## What you should do
Reproduce the records starting at the line containing "latitude: 29.3787" and ending at the end of the records, replacing "city" with "town" and leaving everything else unchanged. Omit the pictures from your answer.

※ ※ ※

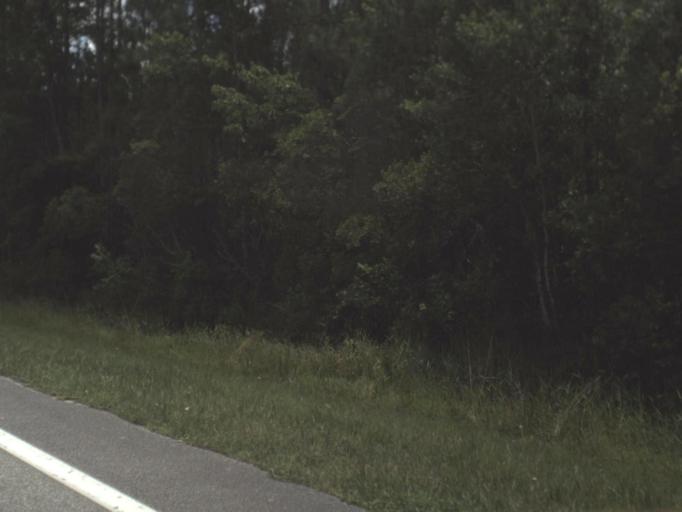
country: US
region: Florida
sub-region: Levy County
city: Bronson
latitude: 29.3787
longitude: -82.7130
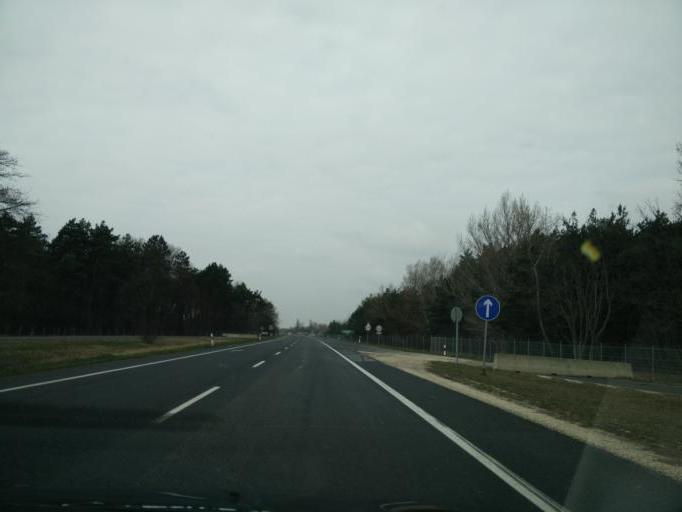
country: HU
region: Gyor-Moson-Sopron
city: Toltestava
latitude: 47.7112
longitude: 17.7441
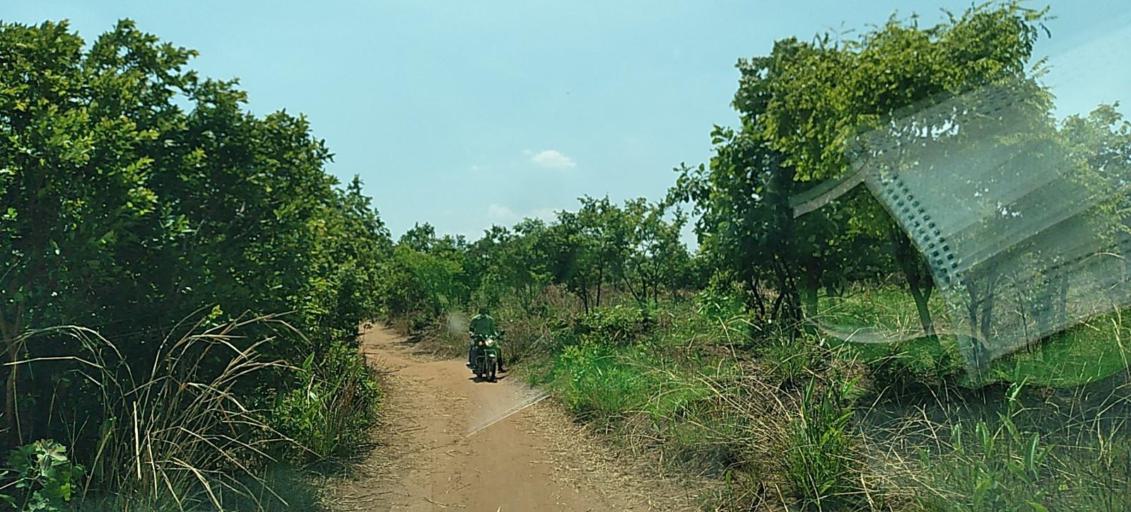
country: CD
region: Katanga
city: Kolwezi
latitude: -11.2906
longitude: 25.2049
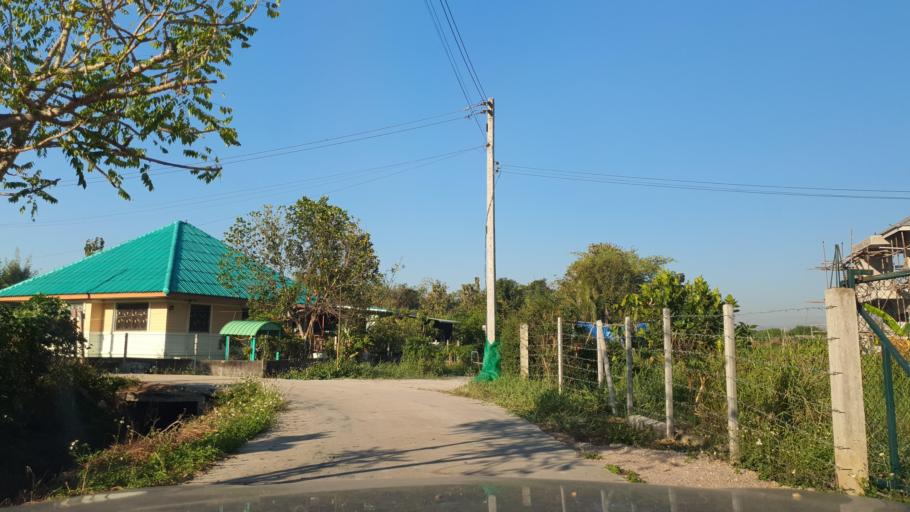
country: TH
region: Chiang Mai
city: Hang Dong
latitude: 18.6937
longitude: 98.9651
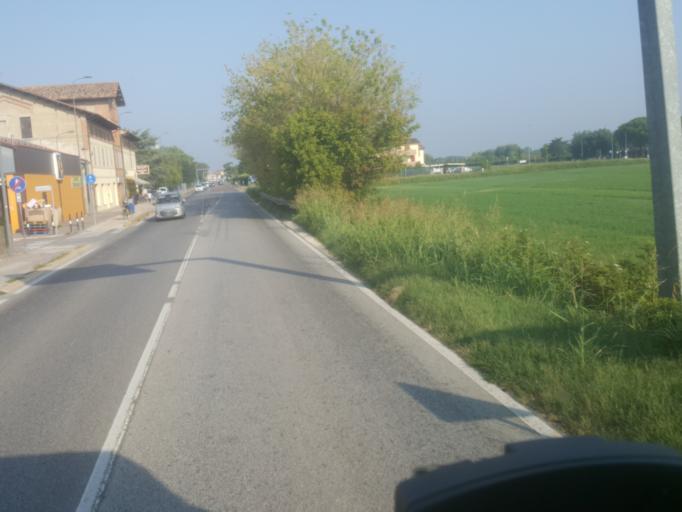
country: IT
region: Emilia-Romagna
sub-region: Provincia di Ravenna
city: Mezzano
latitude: 44.4635
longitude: 12.0924
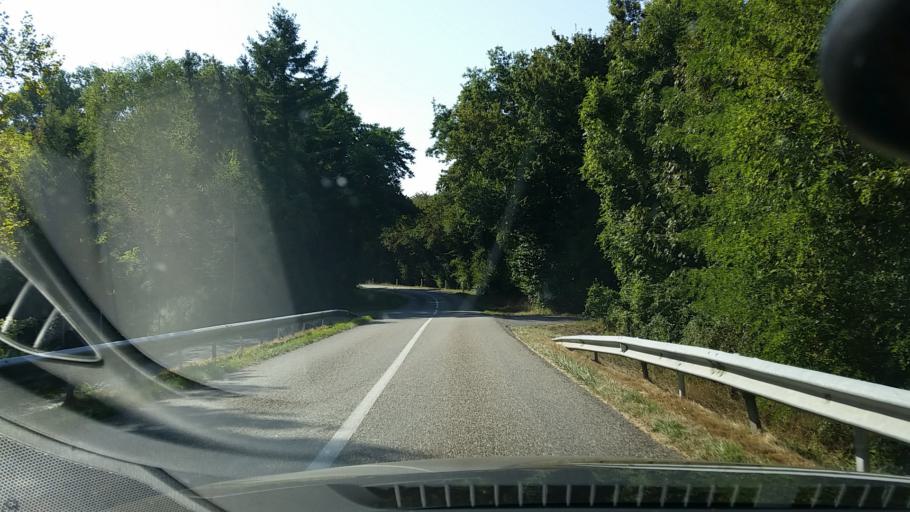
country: FR
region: Alsace
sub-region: Departement du Haut-Rhin
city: Kunheim
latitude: 48.0959
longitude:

※ ※ ※

## Response below
latitude: 29.3787
longitude: -82.7130
country: HU
region: Gyor-Moson-Sopron
town: Toltestava
latitude: 47.7112
longitude: 17.7441
country: CD
region: Katanga
town: Kolwezi
latitude: -11.2906
longitude: 25.2049
country: TH
region: Chiang Mai
town: Hang Dong
latitude: 18.6937
longitude: 98.9651
country: IT
region: Emilia-Romagna
sub-region: Provincia di Ravenna
town: Mezzano
latitude: 44.4635
longitude: 12.0924
country: FR
region: Alsace
sub-region: Departement du Haut-Rhin
town: Kunheim
latitude: 48.0959
longitude:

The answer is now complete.